REQUIRED WORK:
Pick out every line in the listing below that contains the string "radius", and copy each one in full. Case counts.
-- start RECORDS FOR PROCESSING --
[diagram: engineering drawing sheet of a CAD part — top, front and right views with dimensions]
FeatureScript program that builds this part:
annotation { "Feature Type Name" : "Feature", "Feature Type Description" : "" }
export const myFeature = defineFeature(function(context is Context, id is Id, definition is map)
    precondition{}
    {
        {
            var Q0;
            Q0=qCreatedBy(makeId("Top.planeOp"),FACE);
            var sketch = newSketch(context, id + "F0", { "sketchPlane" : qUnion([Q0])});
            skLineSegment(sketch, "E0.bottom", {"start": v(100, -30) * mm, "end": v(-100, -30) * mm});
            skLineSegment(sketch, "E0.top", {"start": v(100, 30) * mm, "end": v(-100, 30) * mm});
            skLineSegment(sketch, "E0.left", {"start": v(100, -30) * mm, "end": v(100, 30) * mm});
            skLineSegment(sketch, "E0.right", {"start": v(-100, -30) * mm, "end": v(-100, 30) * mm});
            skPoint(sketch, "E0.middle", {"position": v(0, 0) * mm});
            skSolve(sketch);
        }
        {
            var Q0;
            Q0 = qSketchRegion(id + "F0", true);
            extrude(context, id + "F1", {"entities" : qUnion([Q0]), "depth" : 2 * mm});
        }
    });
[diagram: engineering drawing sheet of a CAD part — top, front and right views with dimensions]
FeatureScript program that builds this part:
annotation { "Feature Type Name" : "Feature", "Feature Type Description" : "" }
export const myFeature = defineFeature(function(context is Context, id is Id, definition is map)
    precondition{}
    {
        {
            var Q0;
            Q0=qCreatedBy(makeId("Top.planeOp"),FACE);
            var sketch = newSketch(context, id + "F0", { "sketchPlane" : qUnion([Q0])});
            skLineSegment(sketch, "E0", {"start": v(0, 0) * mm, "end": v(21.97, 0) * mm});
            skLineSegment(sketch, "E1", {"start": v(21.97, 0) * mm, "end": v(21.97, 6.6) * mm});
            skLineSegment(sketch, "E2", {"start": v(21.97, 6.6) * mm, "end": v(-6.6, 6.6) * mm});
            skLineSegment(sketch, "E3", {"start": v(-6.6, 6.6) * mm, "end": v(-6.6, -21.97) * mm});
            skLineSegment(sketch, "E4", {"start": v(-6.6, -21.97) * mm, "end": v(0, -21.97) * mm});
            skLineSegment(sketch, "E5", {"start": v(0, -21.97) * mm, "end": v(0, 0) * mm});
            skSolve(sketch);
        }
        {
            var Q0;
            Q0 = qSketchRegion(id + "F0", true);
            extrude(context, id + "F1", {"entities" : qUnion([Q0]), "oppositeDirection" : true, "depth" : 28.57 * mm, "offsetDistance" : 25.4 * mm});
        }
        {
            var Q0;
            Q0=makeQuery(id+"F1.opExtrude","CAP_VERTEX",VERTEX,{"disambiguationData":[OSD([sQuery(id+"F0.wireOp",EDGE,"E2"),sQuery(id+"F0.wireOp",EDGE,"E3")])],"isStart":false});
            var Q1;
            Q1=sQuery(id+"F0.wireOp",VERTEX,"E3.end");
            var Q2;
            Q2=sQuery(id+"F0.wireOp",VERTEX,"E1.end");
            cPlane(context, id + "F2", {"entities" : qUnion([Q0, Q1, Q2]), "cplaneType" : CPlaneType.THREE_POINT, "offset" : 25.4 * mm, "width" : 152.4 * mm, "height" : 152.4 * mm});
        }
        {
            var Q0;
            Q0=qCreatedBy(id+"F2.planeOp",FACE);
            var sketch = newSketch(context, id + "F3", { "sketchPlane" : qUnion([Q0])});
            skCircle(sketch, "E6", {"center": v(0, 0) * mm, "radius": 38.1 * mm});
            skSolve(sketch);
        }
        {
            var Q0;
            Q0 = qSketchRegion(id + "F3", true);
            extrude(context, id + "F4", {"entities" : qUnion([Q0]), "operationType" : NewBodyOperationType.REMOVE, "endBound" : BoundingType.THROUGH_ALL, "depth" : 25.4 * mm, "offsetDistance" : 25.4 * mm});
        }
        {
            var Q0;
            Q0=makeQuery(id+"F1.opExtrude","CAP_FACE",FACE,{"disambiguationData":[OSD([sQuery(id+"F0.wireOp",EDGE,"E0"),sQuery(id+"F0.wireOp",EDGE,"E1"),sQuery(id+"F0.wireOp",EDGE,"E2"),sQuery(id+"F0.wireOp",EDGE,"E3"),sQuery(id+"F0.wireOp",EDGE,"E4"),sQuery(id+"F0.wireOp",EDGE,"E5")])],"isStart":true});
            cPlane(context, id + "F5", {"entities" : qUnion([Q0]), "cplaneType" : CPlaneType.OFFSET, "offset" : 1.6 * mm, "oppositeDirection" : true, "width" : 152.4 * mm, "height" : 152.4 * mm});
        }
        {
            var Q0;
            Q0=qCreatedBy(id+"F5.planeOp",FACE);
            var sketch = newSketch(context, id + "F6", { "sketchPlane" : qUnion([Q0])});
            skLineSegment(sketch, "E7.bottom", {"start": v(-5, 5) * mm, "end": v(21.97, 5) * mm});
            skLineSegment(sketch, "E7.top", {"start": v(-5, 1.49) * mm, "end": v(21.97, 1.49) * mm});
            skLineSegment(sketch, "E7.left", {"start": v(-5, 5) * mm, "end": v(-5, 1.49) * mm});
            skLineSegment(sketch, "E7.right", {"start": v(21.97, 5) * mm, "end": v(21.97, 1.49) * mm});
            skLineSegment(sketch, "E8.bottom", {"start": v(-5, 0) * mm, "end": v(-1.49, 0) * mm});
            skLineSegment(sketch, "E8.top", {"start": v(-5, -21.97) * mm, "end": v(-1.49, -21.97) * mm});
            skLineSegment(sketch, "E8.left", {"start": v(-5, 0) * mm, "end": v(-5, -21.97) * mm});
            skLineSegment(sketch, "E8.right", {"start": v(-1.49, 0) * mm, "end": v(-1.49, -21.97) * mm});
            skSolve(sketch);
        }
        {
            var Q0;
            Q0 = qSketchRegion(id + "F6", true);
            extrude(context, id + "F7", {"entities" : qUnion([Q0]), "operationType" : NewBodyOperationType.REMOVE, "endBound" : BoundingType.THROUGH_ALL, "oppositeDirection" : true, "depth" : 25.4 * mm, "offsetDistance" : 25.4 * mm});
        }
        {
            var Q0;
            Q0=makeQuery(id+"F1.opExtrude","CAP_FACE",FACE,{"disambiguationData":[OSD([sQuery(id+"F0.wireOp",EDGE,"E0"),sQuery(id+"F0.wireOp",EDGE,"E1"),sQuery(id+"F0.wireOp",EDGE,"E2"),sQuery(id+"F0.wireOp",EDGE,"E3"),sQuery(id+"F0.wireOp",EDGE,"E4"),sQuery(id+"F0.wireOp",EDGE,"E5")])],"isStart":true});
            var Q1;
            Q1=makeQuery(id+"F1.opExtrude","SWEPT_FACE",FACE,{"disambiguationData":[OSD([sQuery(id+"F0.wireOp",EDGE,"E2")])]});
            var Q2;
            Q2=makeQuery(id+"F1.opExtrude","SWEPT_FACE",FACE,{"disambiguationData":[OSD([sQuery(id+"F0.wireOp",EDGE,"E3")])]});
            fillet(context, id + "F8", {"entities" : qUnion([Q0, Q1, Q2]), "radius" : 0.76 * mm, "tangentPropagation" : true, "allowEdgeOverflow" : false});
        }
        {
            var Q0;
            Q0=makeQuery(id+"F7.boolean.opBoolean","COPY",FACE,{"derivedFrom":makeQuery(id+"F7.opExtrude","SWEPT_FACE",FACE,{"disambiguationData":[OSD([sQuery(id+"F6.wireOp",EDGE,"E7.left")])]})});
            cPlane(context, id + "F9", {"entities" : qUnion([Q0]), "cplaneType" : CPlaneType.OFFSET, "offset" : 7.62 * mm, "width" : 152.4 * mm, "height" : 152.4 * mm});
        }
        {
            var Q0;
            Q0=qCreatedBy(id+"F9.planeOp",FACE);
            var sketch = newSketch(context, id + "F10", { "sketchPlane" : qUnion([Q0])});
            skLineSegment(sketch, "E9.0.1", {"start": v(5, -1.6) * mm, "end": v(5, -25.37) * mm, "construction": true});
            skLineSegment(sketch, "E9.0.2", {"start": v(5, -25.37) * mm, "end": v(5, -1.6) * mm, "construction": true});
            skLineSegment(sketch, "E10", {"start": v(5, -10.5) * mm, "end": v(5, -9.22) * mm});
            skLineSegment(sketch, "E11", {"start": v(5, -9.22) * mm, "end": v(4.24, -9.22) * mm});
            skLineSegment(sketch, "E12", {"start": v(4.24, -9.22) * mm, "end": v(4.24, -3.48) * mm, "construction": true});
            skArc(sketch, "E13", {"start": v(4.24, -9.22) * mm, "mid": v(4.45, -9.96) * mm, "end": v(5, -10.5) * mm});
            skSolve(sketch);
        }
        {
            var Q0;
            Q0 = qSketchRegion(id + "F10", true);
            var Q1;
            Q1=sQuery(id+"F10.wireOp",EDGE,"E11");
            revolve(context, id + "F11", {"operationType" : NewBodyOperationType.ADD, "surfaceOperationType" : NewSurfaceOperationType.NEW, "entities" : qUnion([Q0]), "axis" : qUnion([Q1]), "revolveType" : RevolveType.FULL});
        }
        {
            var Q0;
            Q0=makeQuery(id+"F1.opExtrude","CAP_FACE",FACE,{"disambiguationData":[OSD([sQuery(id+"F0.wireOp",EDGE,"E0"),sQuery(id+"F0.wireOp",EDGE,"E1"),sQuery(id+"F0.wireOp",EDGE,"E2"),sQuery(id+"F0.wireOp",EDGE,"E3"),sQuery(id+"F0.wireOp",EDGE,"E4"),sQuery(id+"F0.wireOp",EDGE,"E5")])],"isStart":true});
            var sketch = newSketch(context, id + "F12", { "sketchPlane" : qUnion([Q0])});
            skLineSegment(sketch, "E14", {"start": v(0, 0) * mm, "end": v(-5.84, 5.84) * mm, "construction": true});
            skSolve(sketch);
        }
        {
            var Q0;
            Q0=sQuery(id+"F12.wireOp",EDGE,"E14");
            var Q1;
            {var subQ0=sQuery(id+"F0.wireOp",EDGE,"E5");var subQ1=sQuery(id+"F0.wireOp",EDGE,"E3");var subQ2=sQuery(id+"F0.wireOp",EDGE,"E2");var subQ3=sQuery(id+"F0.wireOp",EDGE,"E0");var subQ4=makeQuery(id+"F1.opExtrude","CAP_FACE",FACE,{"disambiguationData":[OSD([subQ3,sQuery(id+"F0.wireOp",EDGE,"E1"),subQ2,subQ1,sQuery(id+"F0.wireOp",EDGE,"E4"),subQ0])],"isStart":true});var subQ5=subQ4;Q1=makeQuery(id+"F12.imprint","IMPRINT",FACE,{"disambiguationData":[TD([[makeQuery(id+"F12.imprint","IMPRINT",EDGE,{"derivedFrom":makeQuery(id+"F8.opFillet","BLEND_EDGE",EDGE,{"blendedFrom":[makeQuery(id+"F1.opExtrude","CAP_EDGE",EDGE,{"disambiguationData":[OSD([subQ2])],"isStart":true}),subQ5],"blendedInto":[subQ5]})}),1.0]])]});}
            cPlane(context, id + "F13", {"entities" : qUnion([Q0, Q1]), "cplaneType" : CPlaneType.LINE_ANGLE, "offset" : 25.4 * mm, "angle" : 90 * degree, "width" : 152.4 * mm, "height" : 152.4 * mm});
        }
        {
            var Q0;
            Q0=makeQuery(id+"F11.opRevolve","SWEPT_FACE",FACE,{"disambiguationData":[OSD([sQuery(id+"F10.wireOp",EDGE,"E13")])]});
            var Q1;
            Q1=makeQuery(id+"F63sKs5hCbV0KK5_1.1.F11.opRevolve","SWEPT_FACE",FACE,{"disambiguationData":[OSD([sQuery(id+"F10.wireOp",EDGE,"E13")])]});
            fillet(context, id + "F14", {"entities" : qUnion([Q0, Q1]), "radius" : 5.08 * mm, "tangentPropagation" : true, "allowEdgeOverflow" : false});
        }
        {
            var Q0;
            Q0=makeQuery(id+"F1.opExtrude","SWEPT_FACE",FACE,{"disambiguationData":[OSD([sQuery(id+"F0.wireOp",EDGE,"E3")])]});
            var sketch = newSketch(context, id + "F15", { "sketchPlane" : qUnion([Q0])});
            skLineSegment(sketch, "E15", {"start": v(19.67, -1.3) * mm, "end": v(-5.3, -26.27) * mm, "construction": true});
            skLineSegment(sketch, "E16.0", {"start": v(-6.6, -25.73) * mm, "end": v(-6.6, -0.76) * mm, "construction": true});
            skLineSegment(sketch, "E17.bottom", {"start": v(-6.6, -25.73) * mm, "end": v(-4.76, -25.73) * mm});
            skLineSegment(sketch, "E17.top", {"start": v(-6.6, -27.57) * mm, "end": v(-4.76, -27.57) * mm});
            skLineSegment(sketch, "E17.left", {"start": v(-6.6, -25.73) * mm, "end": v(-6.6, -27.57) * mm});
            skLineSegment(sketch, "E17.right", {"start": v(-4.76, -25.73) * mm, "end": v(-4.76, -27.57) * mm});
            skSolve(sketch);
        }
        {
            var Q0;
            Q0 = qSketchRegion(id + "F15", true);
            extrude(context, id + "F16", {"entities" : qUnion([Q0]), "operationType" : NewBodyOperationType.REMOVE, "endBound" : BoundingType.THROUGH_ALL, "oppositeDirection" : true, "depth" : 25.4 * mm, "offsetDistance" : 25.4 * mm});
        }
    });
-- end RECORDS FOR PROCESSING --
PROBLEM SOLUTION:
            skCircle(sketch, "E6", {"center": v(0, 0) * mm, "radius": 38.1 * mm});
            fillet(context, id + "F8", {"entities" : qUnion([Q0, Q1, Q2]), "radius" : 0.76 * mm, "tangentPropagation" : true, "allowEdgeOverflow" : false});
            fillet(context, id + "F14", {"entities" : qUnion([Q0, Q1]), "radius" : 5.08 * mm, "tangentPropagation" : true, "allowEdgeOverflow" : false});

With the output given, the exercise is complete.